Extrait:
____________________

Rédigé par leral.net le Lundi 16 Février 2015 à 16:00 | | 0 commentaire(s)|

Procès de Karim Wade ou la dangereuse chronique d'une forfaiture annoncée (Malick SY Journaliste)
Nous sommes au 10 ème jour du procès de Karim Wade. Se tournant vers le principal prévenu, le Président de la Cour l’apostrophe en ces termes : «…Toi et tes complices…» Quatre mots décochés en pleine audience, qui vont pulvériser le sacro saint principe de la présomption d’innocence. Sidération dans le public et indignation tonitruante des avocats de la défense. La séance est suspendue. C’est le énième épisode d’une télé réalité politico judiciaire qui se joue depuis plusieurs mois dans la salle 4 du Palais de Justice de Dakar. Un prévenu décrété coupable avant même d’être jugé. Un spectacle que même le plus tortueux des scénaristes n’aurait osé écrire et dont le premier clap a été donné le 15 avril 2013, jour de l’arrestation de Karim Wade.

Une culpabilité érigée en «raison d’état»

L’encre de l’acte d’inculpation de Karim Wade n’avait pas encore séché que déjà, le Procureur spécial près la Cour de répression de l’enrichissement illicite (CREI), en direct devant des dizaines de journalistes de la presse nationale et internationale, l’accuse de disposer d’une fortune évaluée à plus de 600 milliards de francs. Un patrimoine qui représente le volume global de l’appui de la Banque Africaine de Développement (BAD) au Sénégal en 40 ans de coopération ou encore, l’équivalent du milliard d’euros que la Commission Européenne va débloquer cette année pour aider des centaines de milliers de jeunes à accéder à l’emploi. C’est dire la gravité des charges qui pèsent sur le prévenu. Des centaines de médias a travers le monde, relayent l’accusation. Karim Wade devient la cible d’un véritable autodafé politique, médiatique et judiciaire. Exposé à la vindicte populaire et publiquement désigné coupable, son arrestation est présentée par le pouvoir comme une «demande sociale», sa responsabilité est érigée en nécessité politique, son invraisemblable innocence, décrétée raison d’état. Il n’y a plus de place pour les principes et les doutes. Le processus de broyage de Karim Wade dans le mixeur politico judiciaire de la CREI est enclenché. Tout l’appareil d’état sénégalais, épaulé par des cabinets privés nationaux et internationaux est mobilisé pour diligenter une instruction uniquement à charge contre l’ancien ministre d’Etat. Une puissante armada de policiers, gendarmes, juges, notaires, avocats, banquiers, enquêteurs nationaux et internationaux, ministres, députés, groupes de presse et journalistes, va déferler sur l’ancien ministre d’Etat pour échafauder, à tout prix et à tous les prix, le processus de sa culpabilisation. Plusieurs milliards sont mobilisés pour financer, à l’échelle de la planète, une campagne d’investigations tous azimuts. C’est le début de «l’affaire Karim Wade.»

____________________

Aperçu des données:

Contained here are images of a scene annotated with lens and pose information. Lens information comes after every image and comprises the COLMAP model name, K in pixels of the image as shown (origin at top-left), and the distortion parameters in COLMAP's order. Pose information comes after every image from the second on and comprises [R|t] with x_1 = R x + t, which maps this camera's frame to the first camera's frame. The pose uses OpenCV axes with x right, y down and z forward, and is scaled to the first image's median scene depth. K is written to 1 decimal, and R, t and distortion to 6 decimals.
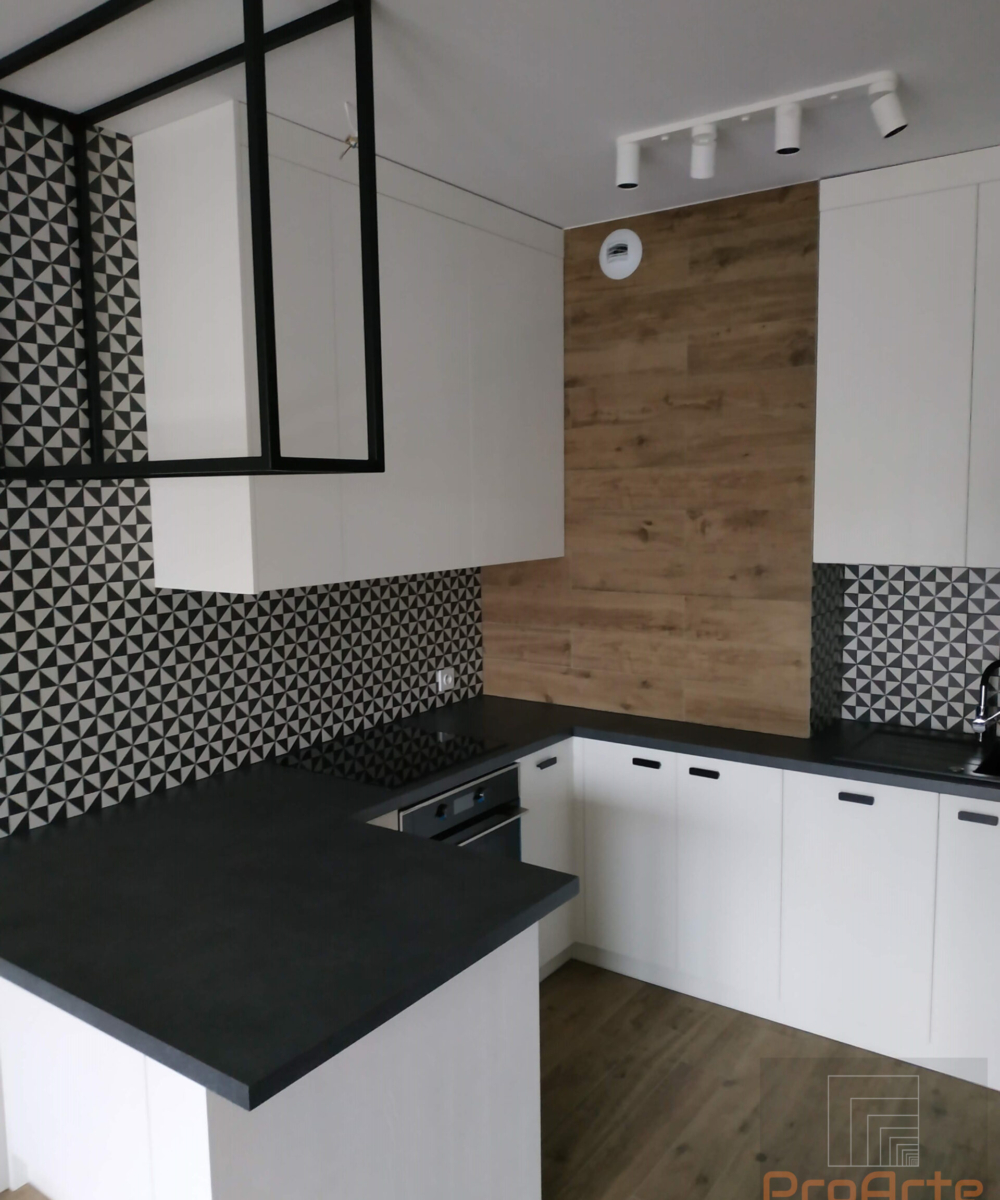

____________________

Complétez ce qui suit:
a) D'après l'extrait, à quelle date Karim Wade a-t-il été arrêté ?
b) En vous appuyant sur l'extrait, expliquez pourquoi le montant de plus de 600 milliards de francs montre la gravité des charges contre le prévenu.
c) Recopiez un passage de l'extrait qui commence aux mots « Rédigé par leral.net » et s'arrête après les mots « (Malick SY Journaliste) ».
Les données n'ont aucun rôle dans ce travail.

Résultats obtenus:
a) Le 15 avril 2013.

b) Ce patrimoine correspond au volume global de l'appui de la Banque Africaine de Développement au Sénégal en 40 ans de coopération. Il équivaut aussi au milliard d'euros que la Commission Européenne va débloquer cette année pour aider des centaines de milliers de jeunes à accéder à l'emploi.

c)
Rédigé par leral.net le Lundi 16 Février 2015 à 16:00 | | 0 commentaire(s)|

Procès de Karim Wade ou la dangereuse chronique d'une forfaiture annoncée (Malick SY Journaliste)